EXERCISE 1: In the passage on infinite sums and Hilbert's hotel, where does the manager move the family from room 1 to make space for a single new traveler?
EXERCISE 2: Resume the passage on infinite sums and Hilbert's hotel, starting immediately after its final sentence.

-- Start of EXCERPT PROVIDED --

I know this must sound weird in the extreme.
First, how could an infinite number of particles be involved in some
specific scattering process?

This is made possible, however by the
uncertainty principle. Remember that quantum mechanics allows for
the existence of virtual particles that can spontaneously appear
and disappear over short time intervals. If the interaction time is
short enough, it turns out that an arbitrarily large number of
virtual particles can be exchanged between the external particles
undergoing a collision, with the heavier particles existing for
progressively shorter times.

The second weirdness is worse, however. How
could an infinite sum of terms end up being smaller than the
magnitude of the individual terms in the sum? Let’s warm up with a
simple example. Imagine the individual terms in a sum alternate in
sign—something like 1 − 1⁄2 + 1⁄3 − 1⁄4 and so on. In this case the
sum of this series seems to be clearly less than 1. Namely, the sum
of the first two terms is 1⁄2, the sum of the first three is 5⁄6, the
sum of the first four is 14⁄24, and so on. (Try adding more and more
terms.) But it turns out that infinite sums behave even more
strangely. Indeed, the mathematics of infinite sums is quite
fascinating and unintuitive, based as it is on the properties of
infinity itself.

To get an idea about how the normal rules of
addition and subtraction can become meaningless when one is
considering infinite quantities, my favorite tool involves something
called Hilbert’s hotel, named after the famous mathematician David
Hilbert, who was one of the pioneers in studying the properties of
numbers, and whom I referred to earlier in the context of the
development of general relativity.

Hilbert’s hotel is not like a normal hotel,
because it has an infinite number of rooms. Other than being rather
large, you might think it would not be qualitatively different from
normal hotels, but you would be wrong. For example, say that one
evening Hilbert’s hotel has every room occupied. In a normal hotel
the manager would put up a NO VACANCY sign, but not so in this
case. Say a weary traveler comes in with his family and asks for a
room. The owner would happily reply that every room was now
occupied, but if the traveler just waited a bit, a room would be
available shortly. How would this be possible? Simple. Just take
the family from room 1 and put them in room 2, the family from room
2 and put them in room 3, and so on. Since there are an infinite
number of rooms, everyone gets accommodated, but now room 1 is
vacant, and free for the new traveler.

Say that the new traveler arrives not merely
with his family, but with his friends, as well. Because he is a
very popular fellow, he brings an infinite number of friends along,
each of whom wants his or her own room. No problem. The manager
takes the family from room 1 and puts them in room 2, the family
from room 2 and puts them in room 4, the family from room 3 and
puts them in room 6, and so on. Now only the evennumbered rooms are
occupied, and there are an infinite number of oddnumbered rooms
vacant to accommodate the new travelers. As these examples
demonstrate, adding up infinite numbers of things is a confusing
process, but mathematicians have developed rules that allow one to
do so consistently. In performing such operations, however, one can
find not only that the sum of an infinite series may be smaller than
some of the individual terms, the sum of an infinite series can be
smaller than
every
single term.

-- End of EXCERPT PROVIDED --
-- Start of DATA PROVIDED --

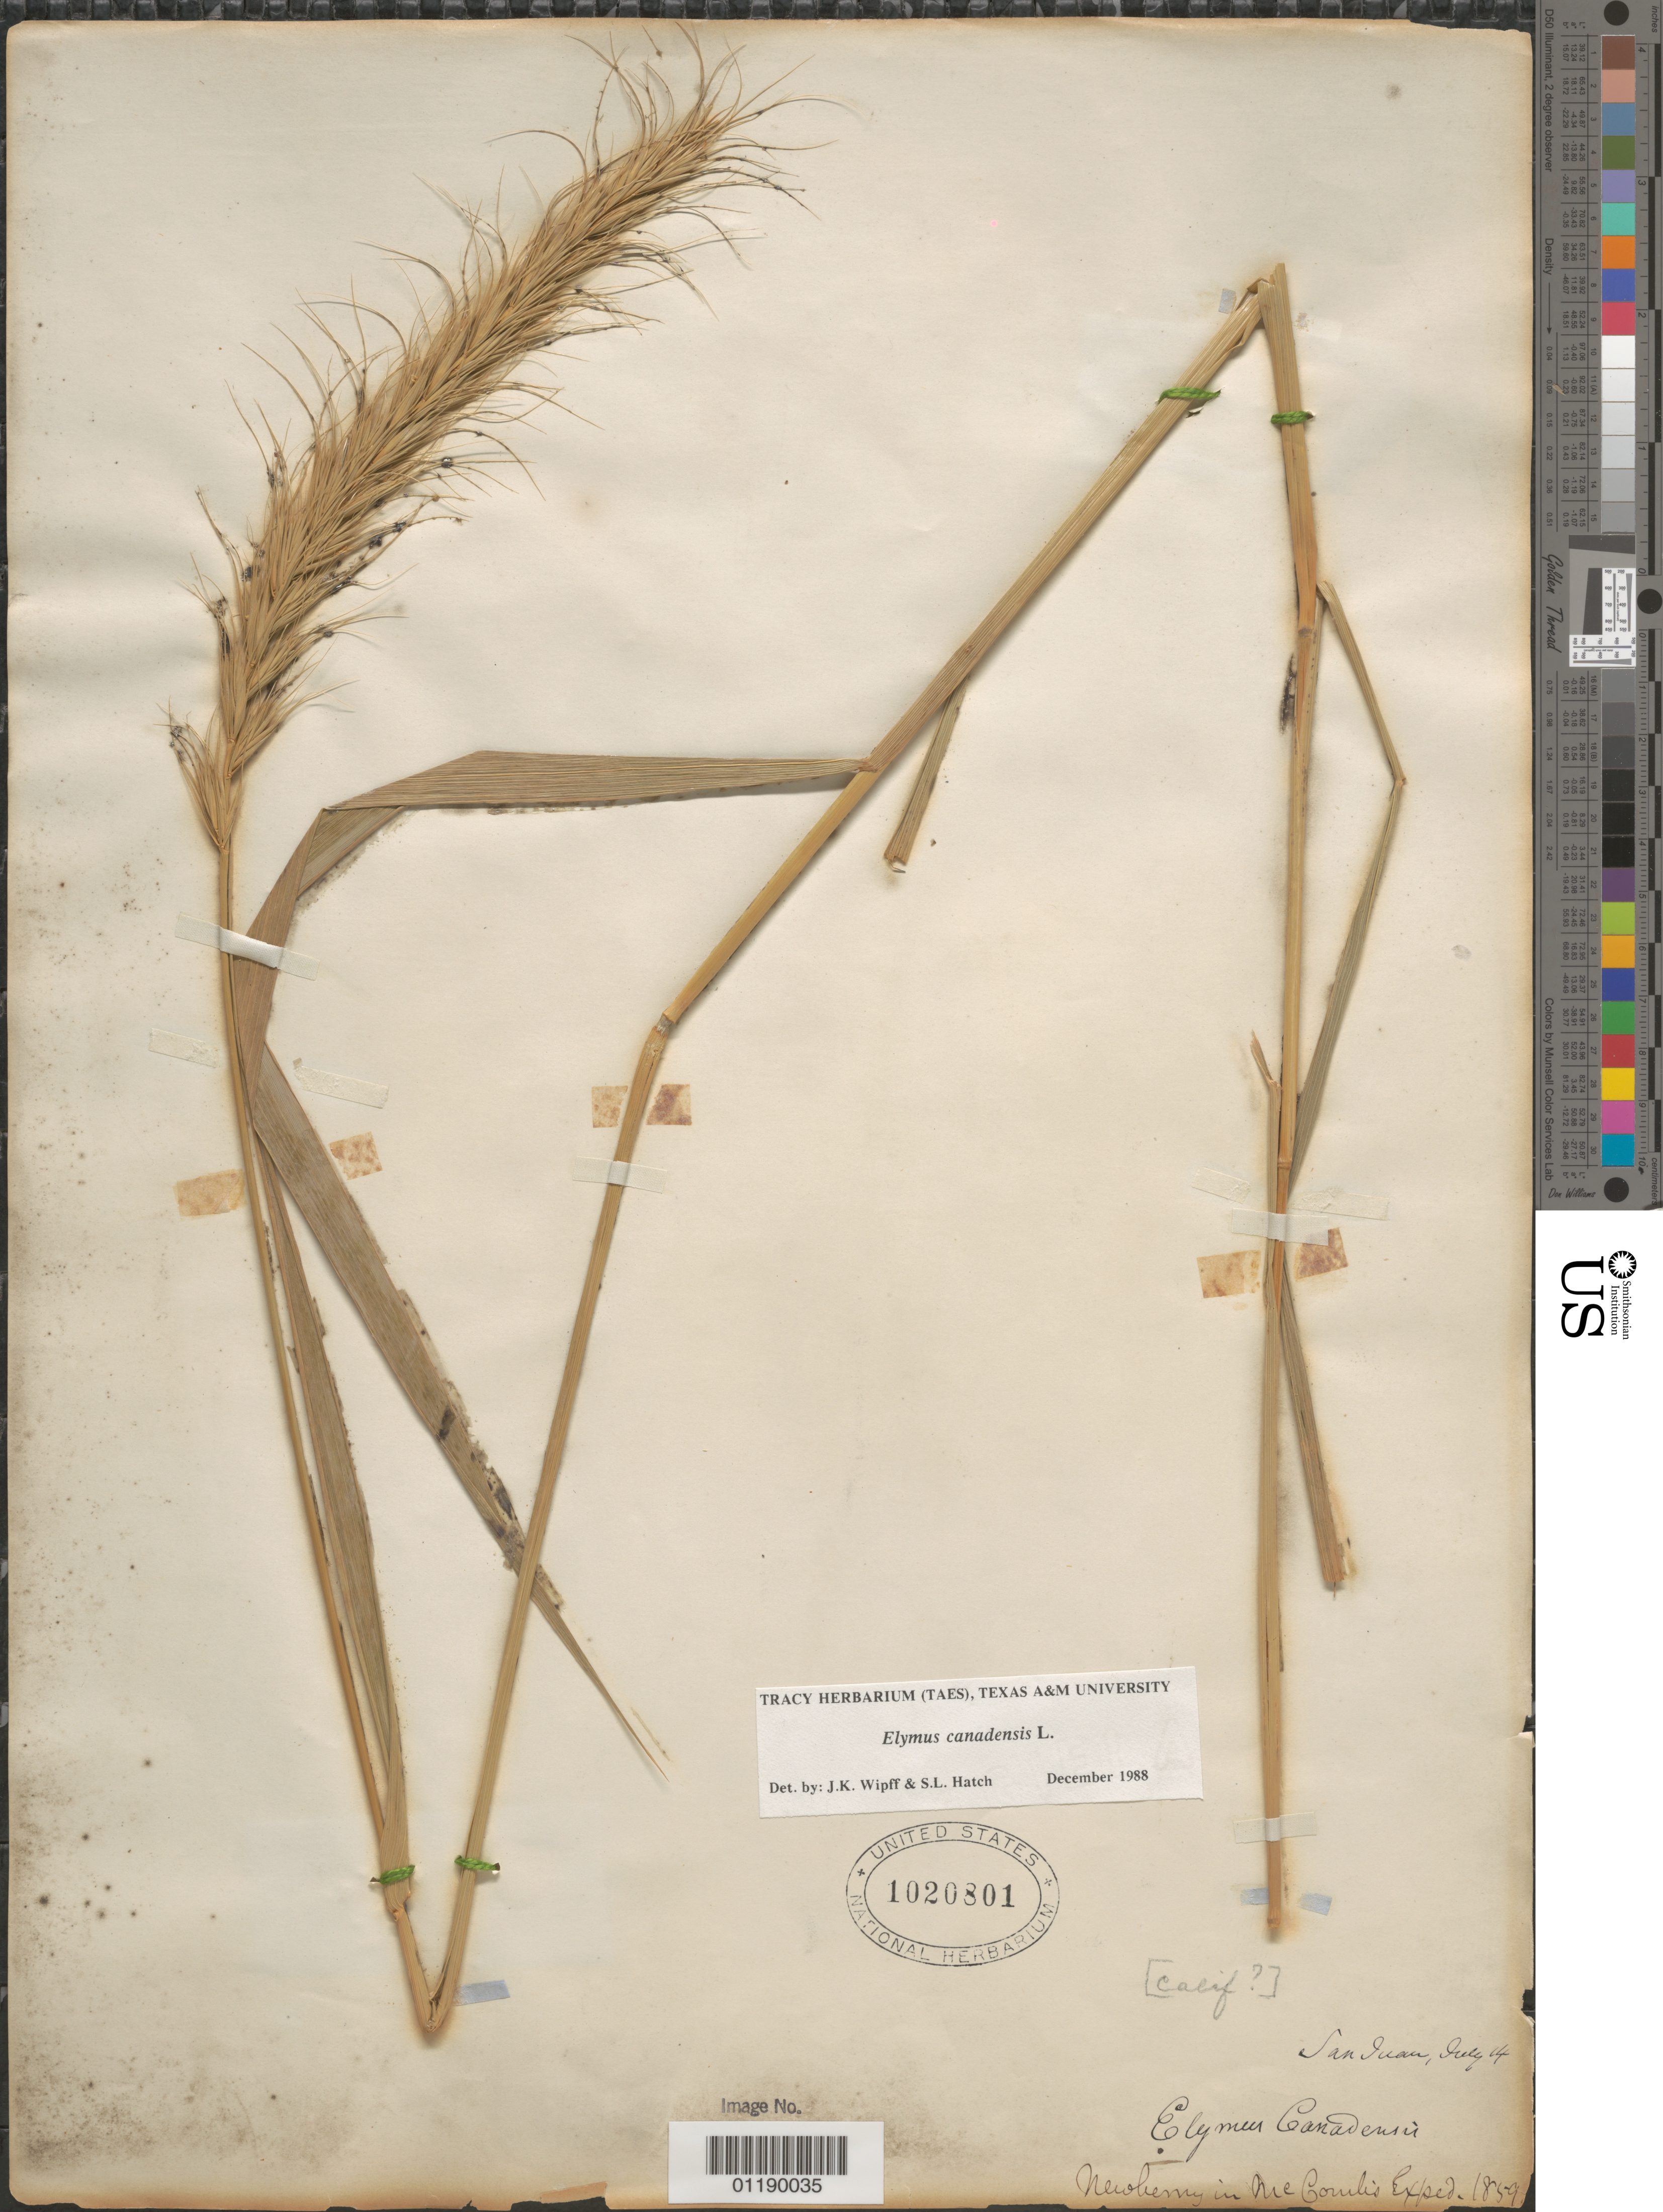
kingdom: Plantae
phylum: Tracheophyta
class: Liliopsida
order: Poales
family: Poaceae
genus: Elymus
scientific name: Elymus canadensis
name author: L.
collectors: J. S. Newberry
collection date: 1859-07-14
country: United States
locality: San Juan.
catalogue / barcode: US 1020801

-- End of DATA PROVIDED --

REPLY 1: To room 2.

REPLY 2:
Moreover, this can be the case not only
for series with alternating sign terms, but for series in which
every term is positive. Perhaps the most important example of this,
and one of great relevance for much of the physics that follows, is
the following: When considered using appropriate mathematical tools
developed to handle infinite series, the sum of the series 1 + 2 + 3
+ 4 + 5 + . . . can be shown to not equal infinity, but rather
−1⁄12!

Now, in a similar vein, using similar
mathematical tools, it was recognized by those who studied the
mathematical relations associated with the scattering of strongly
interacting particles that, if a very specific relation called
“duality” (which I shall describe in more detail shortly) exists
between all of the particles in the theory, then it is possible to
write the total scattering rate as an infinite sum of individual
contributions, each of which might blow up as the energy of the
scattering particles increased, but the sum of which would instead
add up to a finite number.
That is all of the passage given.